This is obviously my favorite topic regarding Japan: there’s some weird stuff here. You’ve seen a lot of the pictures already, you’ve heard the anecdotes from everybody and their grandmother, but have you … I don’t know, heard it from me? Besides the times I already mentioned? Whatever. Here’s some of the bizarre stuff I’ve seen.
I try to not harp too much on Engrish, but I couldn’t help but laugh at the thought that your breakfast pastries really don’t appreciate you eating them.
What’s your favorite part of drinking tea? The flavor? The light caffeine rush? Feeling fancy when you stick out your pinkie? If you answered any of these, you’re wrong. The obvious answer was “I love tea for the pungency.” That’s normally an adjective reserved for cheese and unwashed feet.
Don’t worry, if you don’t like the pungency of milk tea, you can always count on green tea’s complete absence of flavor. (Note: This actually means there are no added sweeteners, so all you get is pure green tea.)
One thing about Japanese culture that doesn’t garner much discussion is how much the Japanese drink. A typical work day goes something like this: Go to work, get off work, go to the bar with your coworkers, get hammered, stumble home, repeat.
Japan seriously wants to win food. They want to crank up everything the world has invented to eleven, drink some protein, and do it even harder. The scary part about this burger (from Blacows in Shibuya) is this wasn’t even the biggest one they had. This is half of their biggest burger.
Honestly, I have nothing to add. This kid has some serious swagger.
What did they do to you, Elmo??
To be fair, the swastika wasn’t always a symbol for evil. Back in the day the bent cross was an ancient symbol representing good fortune or good luck. It was everywhere, like Kilroy but without an comically large schnozz.
Still, walking into a (rebuilt) feudal Japanese castle and spying an errant swastika can catch the wary wanderer off guard.
While exploring Shibuya I found an American toy store. Almost everything in there came from the states and marked up to heights that would make Scrooge McDuck blush. (Ha ha, that’s impossible: he’d still say the prices were still too low.) Of all the franchises represented (Star Wars, Teenage Mutant Ninja Turtles, Robocop, Alien, Predator, Terminator, DC, Marvel, My Little Pony: Friendship is God Why Are You Watching This You’re a Grown Man), Escape From New York was probably one I expected to see the least. this is unarguably a cult movie, and cult movies rarely have enough fans to justify a crappy toy line.

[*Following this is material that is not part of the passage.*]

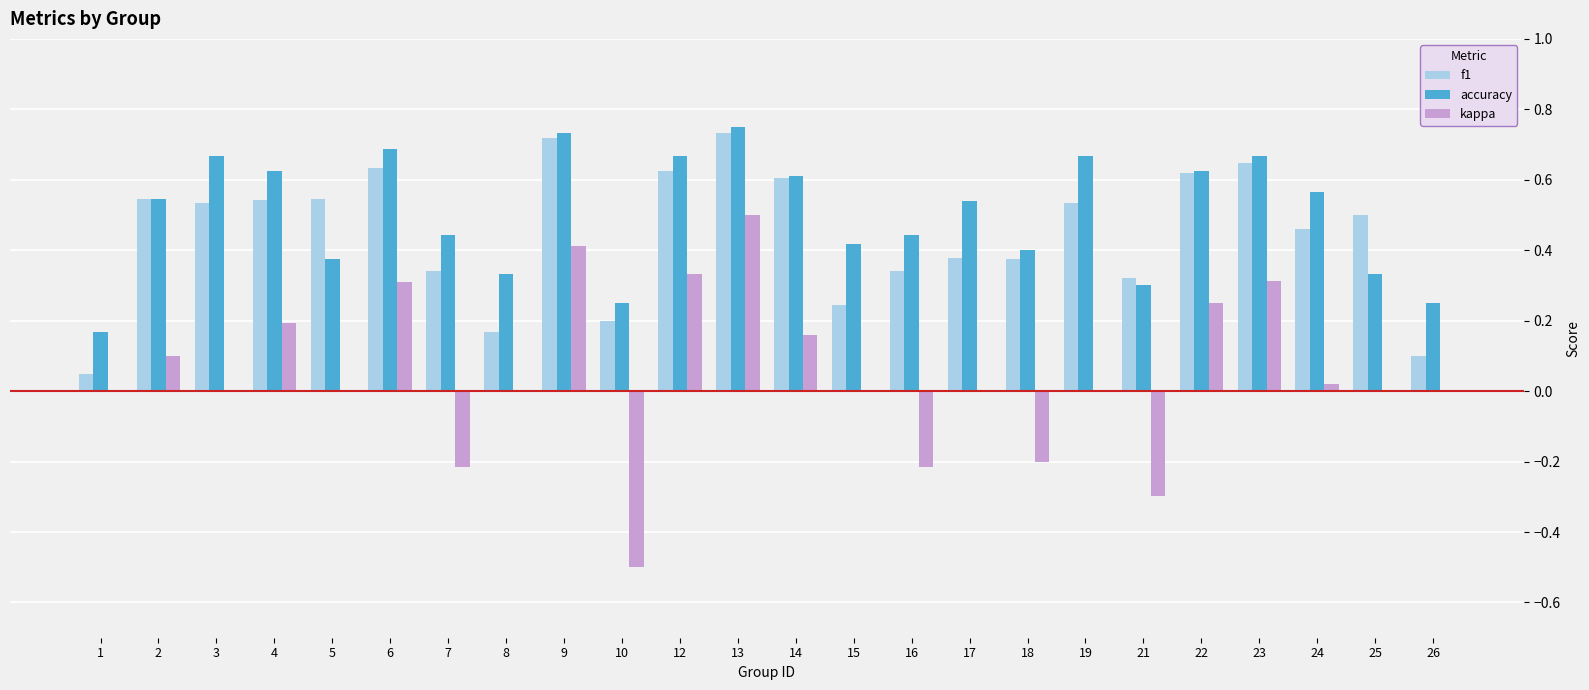

What is the difference between the accuracy values at 14 and 2?

0.1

I have to warn you, dear reader (deer reader? I don’t know who my audience is), the next and final picture I have to share is… odd. Before posting it (and this is assuming you didn’t just scroll through the pictures without reading the text, but who does that, am I right?), I would like to say that Japan is a country with a rich history, a variety of stories and fairy tales, plenty of folklore, and a plethora of rich traditions. Culture can vary on the individual level, and who are you to judge what is or isn’t normal?
Still. I saw this in Hiroshima and… well, I needed a few minutes. Before that day I never truly understood how characters in Lovecraftian horror could feel madness overtaking them, how sanity could be a tangible sand slipping through the cracks in their minds. I warn you, reader, to brace yourself for an example of culture going awry.
…That is, if WordPress will let me upload the image. My connection is fine, but I received errors a few ti
Look at it. Look at it. Gaze into the eyes. Soak in the entirety of this imagine. Let this image be forever burned into your shattered shell of a mind. When it haunts your dreams, embrace it, for without acceptance there is only madness.
We have to start somewhere. That, ladies and gentlemen (and deer), is a tanuki. It is a mammal in Japan that is sort of a cross between a raccoon and a dog. They are represented in Shinto folklore as supernatural creatures who shapeshift to fool humans to make them seem stupid.
This is a tanuki urinating into a large planter. He has a hat tied to his neck, his eyes are glowing, his nipples are very pronounced, he has an unnatural grin and oh god why are his eyes glowing
Super Mario Bros. 3 (also known as the best Mario game to not feature saddled dinosaurs or space flight) introduced the Tanooki suit, which allowed Mario or Luigi to transform into a statue to avoid enemies. I used to wonder why enemies would walk past a statue that, until a few seconds ago, was a portly plumber. Now I know.